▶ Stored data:
::::::::
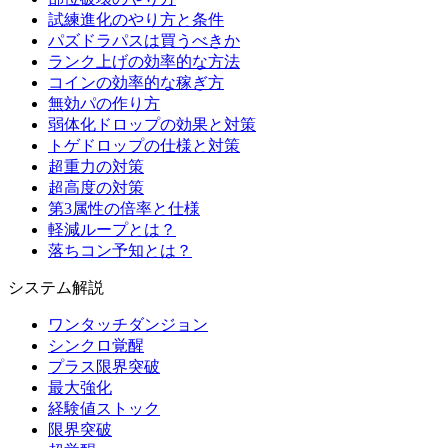
試練進化のやり方と条件
パズドラパスは買うべきか
ランク上げの効率的な方法
コインの効率的な稼ぎ方
無効パの作り方
弱体化ドロップの効果と対策
トゲドロップの仕様と対策
超重力の対策
超高度の対策
第3属性の倍率と仕様
軽減ループとは？
落ちコン予知とは？
システム解説
ワンタッチダンジョン
シンクロ覚醒
プラス限界突破
最大強化
経験値ストック
限界突破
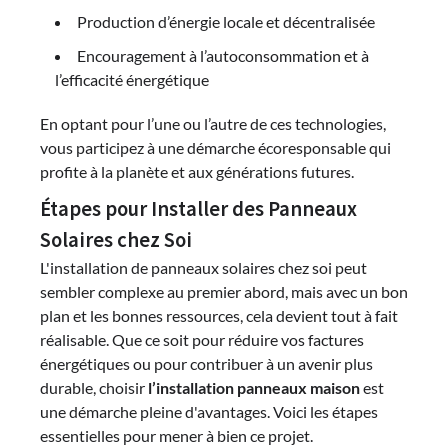
Production d’énergie locale et décentralisée
Encouragement à l’autoconsommation et à
l’efficacité énergétique
En optant pour l’une ou l’autre de ces technologies,
vous participez à une démarche écoresponsable qui
profite à la planète et aux générations futures.
Étapes pour Installer des Panneaux
Solaires chez Soi
L'installation de panneaux solaires chez soi peut
sembler complexe au premier abord, mais avec un bon
plan et les bonnes ressources, cela devient tout à fait
réalisable. Que ce soit pour réduire vos factures
énergétiques ou pour contribuer à un avenir plus
durable, choisir
l’installation panneaux maison
est
une démarche pleine d'avantages. Voici les étapes
essentielles pour mener à bien ce projet.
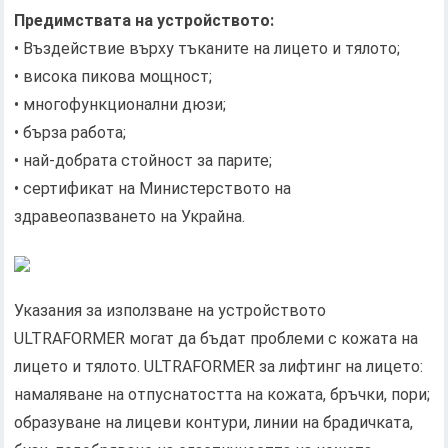
Предимствата на устройството:
• Въздействие върху тъканите на лицето и тялото;
• висока пикова мощност;
• многофункционални дюзи;
• бърза работа;
• най-добрата стойност за парите;
• сертификат на Министерството на
здравеопазването на Украйна.
Указания за използване на устройството
ULTRAFORMER могат да бъдат проблеми с кожата на
лицето и тялото. ULTRAFORMER за лифтинг на лицето:
намаляване на отпуснатостта на кожата, бръчки, пори;
образуване на лицеви контури, линии на брадичката,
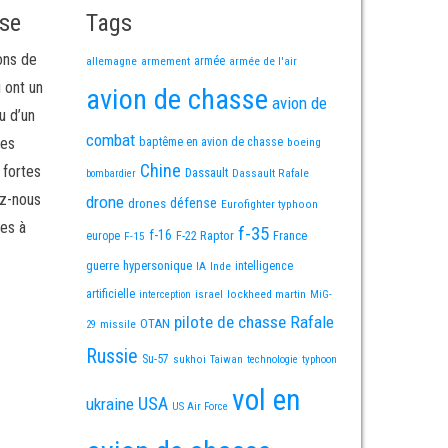
sse
Tags
ons de
allemagne
armement
armée
armée de l'air
i ont un
avion de chasse
avion de
u d’un
combat
mes
baptême en avion de chasse
boeing
Chine
 fortes
Dassault
Dassault Rafale
bombardier
ez-nous
drone
défense
drones
Eurofighter typhoon
es à
f-35
f-16
F-22 Raptor
France
europe
F-15
guerre
hypersonique
IA
Inde
intelligence
artificielle
israel
lockheed martin
interception
MiG-
pilote de chasse
Rafale
OTAN
missile
29
Russie
Su-57
sukhoi
Taiwan
technologie
typhoon
vol en
USA
ukraine
US Air Force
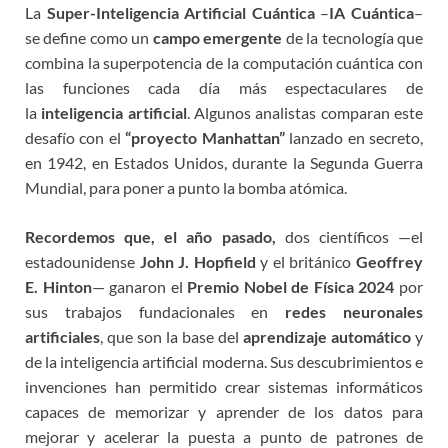
La
Super-Inteligencia Artificial Cuántica
–
IA Cuántica
–
se define como un
campo emergente
de la tecnología que
combina la superpotencia de la computación cuántica con
las funciones cada día más espectaculares de
la
inteligencia artificial
. Algunos analistas comparan este
desafío con el
“
proyecto Manhattan”
lanzado en secreto,
en 1942, en Estados Unidos, durante la Segunda Guerra
Mundial, para poner a punto la bomba atómica.
Recordemos que, el año pasado,
dos científicos —el
estadounidense
John J. Hopfield
y el británico
Geoffrey
E. Hinton
— ganaron el
Premio Nobel de Física 2024
por
sus trabajos fundacionales en
redes neuronales
artificiales
, que son la base del
aprendizaje automático
y
de la inteligencia artificial moderna. Sus descubrimientos e
invenciones han permitido crear sistemas informáticos
capaces de memorizar y aprender de los datos para
mejorar y acelerar la puesta a punto de patrones de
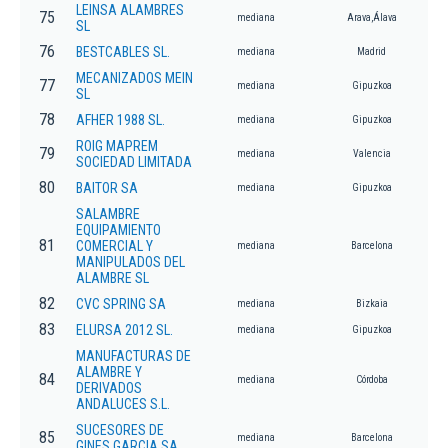
LEINSA ALAMBRES
75
mediana
Arava,Álava
SL
76
BESTCABLES SL.
mediana
Madrid
MECANIZADOS MEIN
77
mediana
Gipuzkoa
SL
78
AFHER 1988 SL.
mediana
Gipuzkoa
ROIG MAPREM
79
mediana
Valencia
SOCIEDAD LIMITADA
80
BAITOR SA
mediana
Gipuzkoa
SALAMBRE
EQUIPAMIENTO
81
COMERCIAL Y
mediana
Barcelona
MANIPULADOS DEL
ALAMBRE SL
82
CVC SPRING SA
mediana
Bizkaia
83
ELURSA 2012 SL.
mediana
Gipuzkoa
MANUFACTURAS DE
ALAMBRE Y
84
mediana
Córdoba
DERIVADOS
ANDALUCES S.L.
SUCESORES DE
85
mediana
Barcelona
GINES GARCIA SA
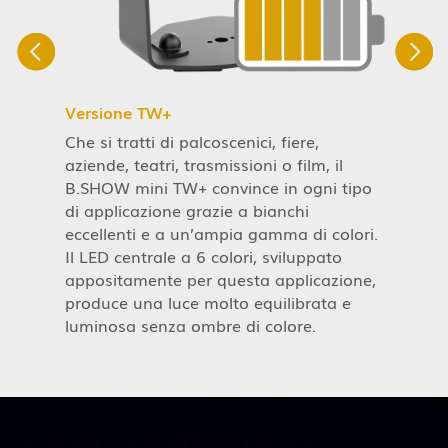
Versione TW+
P
Che si tratti di palcoscenici, fiere,
C
a
aziende, teatri, trasmissioni o film, il
e
B.SHOW mini TW+ convince in ogni tipo
p
di applicazione grazie a bianchi
u
eccellenti e a un’ampia gamma di colori.
C
Il LED centrale a 6 colori, sviluppato
q
appositamente per questa applicazione,
n
produce una luce molto equilibrata e
1
i
luminosa senza ombre di colore.
p
d
à
r
m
::::::::
▶ The problem: Copy all the records above exactly, but leave out the pictures.

▶ Answer to this task:
試練進化のやり方と条件
パズドラパスは買うべきか
ランク上げの効率的な方法
コインの効率的な稼ぎ方
無効パの作り方
弱体化ドロップの効果と対策
トゲドロップの仕様と対策
超重力の対策
超高度の対策
第3属性の倍率と仕様
軽減ループとは？
落ちコン予知とは？
システム解説
ワンタッチダンジョン
シンクロ覚醒
プラス限界突破
最大強化
経験値ストック
限界突破
Production d’énergie locale et décentralisée
Encouragement à l’autoconsommation et à
l’efficacité énergétique
En optant pour l’une ou l’autre de ces technologies,
vous participez à une démarche écoresponsable qui
profite à la planète et aux générations futures.
Étapes pour Installer des Panneaux
Solaires chez Soi
L'installation de panneaux solaires chez soi peut
sembler complexe au premier abord, mais avec un bon
plan et les bonnes ressources, cela devient tout à fait
réalisable. Que ce soit pour réduire vos factures
énergétiques ou pour contribuer à un avenir plus
durable, choisir
l’installation panneaux maison
est
une démarche pleine d'avantages. Voici les étapes
essentielles pour mener à bien ce projet.
Предимствата на устройството:
• Въздействие върху тъканите на лицето и тялото;
• висока пикова мощност;
• многофункционални дюзи;
• бърза работа;
• най-добрата стойност за парите;
• сертификат на Министерството на
здравеопазването на Украйна.
Указания за използване на устройството
ULTRAFORMER могат да бъдат проблеми с кожата на
лицето и тялото. ULTRAFORMER за лифтинг на лицето:
намаляване на отпуснатостта на кожата, бръчки, пори;
образуване на лицеви контури, линии на брадичката,
sse
Tags
ons de
allemagne
armement
armée
armée de l'air
i ont un
avion de chasse
avion de
u d’un
combat
mes
baptême en avion de chasse
boeing
Chine
 fortes
Dassault
Dassault Rafale
bombardier
ez-nous
drone
défense
drones
Eurofighter typhoon
es à
f-35
f-16
F-22 Raptor
France
europe
F-15
guerre
hypersonique
IA
Inde
intelligence
artificielle
israel
lockheed martin
interception
MiG-
pilote de chasse
Rafale
OTAN
missile
29
Russie
Su-57
sukhoi
Taiwan
technologie
typhoon
vol en
USA
ukraine
US Air Force
La
Super-Inteligencia Artificial Cuántica
–
IA Cuántica
–
se define como un
campo emergente
de la tecnología que
combina la superpotencia de la computación cuántica con
las funciones cada día más espectaculares de
la
inteligencia artificial
. Algunos analistas comparan este
desafío con el
“
proyecto Manhattan”
lanzado en secreto,
en 1942, en Estados Unidos, durante la Segunda Guerra
Mundial, para poner a punto la bomba atómica.
Recordemos que, el año pasado,
dos científicos —el
estadounidense
John J. Hopfield
y el británico
Geoffrey
E. Hinton
— ganaron el
Premio Nobel de Física 2024
por
sus trabajos fundacionales en
redes neuronales
artificiales
, que son la base del
aprendizaje automático
y
de la inteligencia artificial moderna. Sus descubrimientos e
invenciones han permitido crear sistemas informáticos
capaces de memorizar y aprender de los datos para
mejorar y acelerar la puesta a punto de patrones de
LEINSA ALAMBRES
75
mediana
Arava,Álava
SL
76
BESTCABLES SL.
mediana
Madrid
MECANIZADOS MEIN
77
mediana
Gipuzkoa
SL
78
AFHER 1988 SL.
mediana
Gipuzkoa
ROIG MAPREM
79
mediana
Valencia
SOCIEDAD LIMITADA
80
BAITOR SA
mediana
Gipuzkoa
SALAMBRE
EQUIPAMIENTO
81
COMERCIAL Y
mediana
Barcelona
MANIPULADOS DEL
ALAMBRE SL
82
CVC SPRING SA
mediana
Bizkaia
83
ELURSA 2012 SL.
mediana
Gipuzkoa
MANUFACTURAS DE
ALAMBRE Y
84
mediana
Córdoba
DERIVADOS
ANDALUCES S.L.
SUCESORES DE
85
mediana
Barcelona
GINES GARCIA SA
Versione TW+
P
Che si tratti di palcoscenici, fiere,
C
a
aziende, teatri, trasmissioni o film, il
e
B.SHOW mini TW+ convince in ogni tipo
p
di applicazione grazie a bianchi
u
eccellenti e a un’ampia gamma di colori.
C
Il LED centrale a 6 colori, sviluppato
q
appositamente per questa applicazione,
n
produce una luce molto equilibrata e
1
i
luminosa senza ombre di colore.
p
d
à
r
m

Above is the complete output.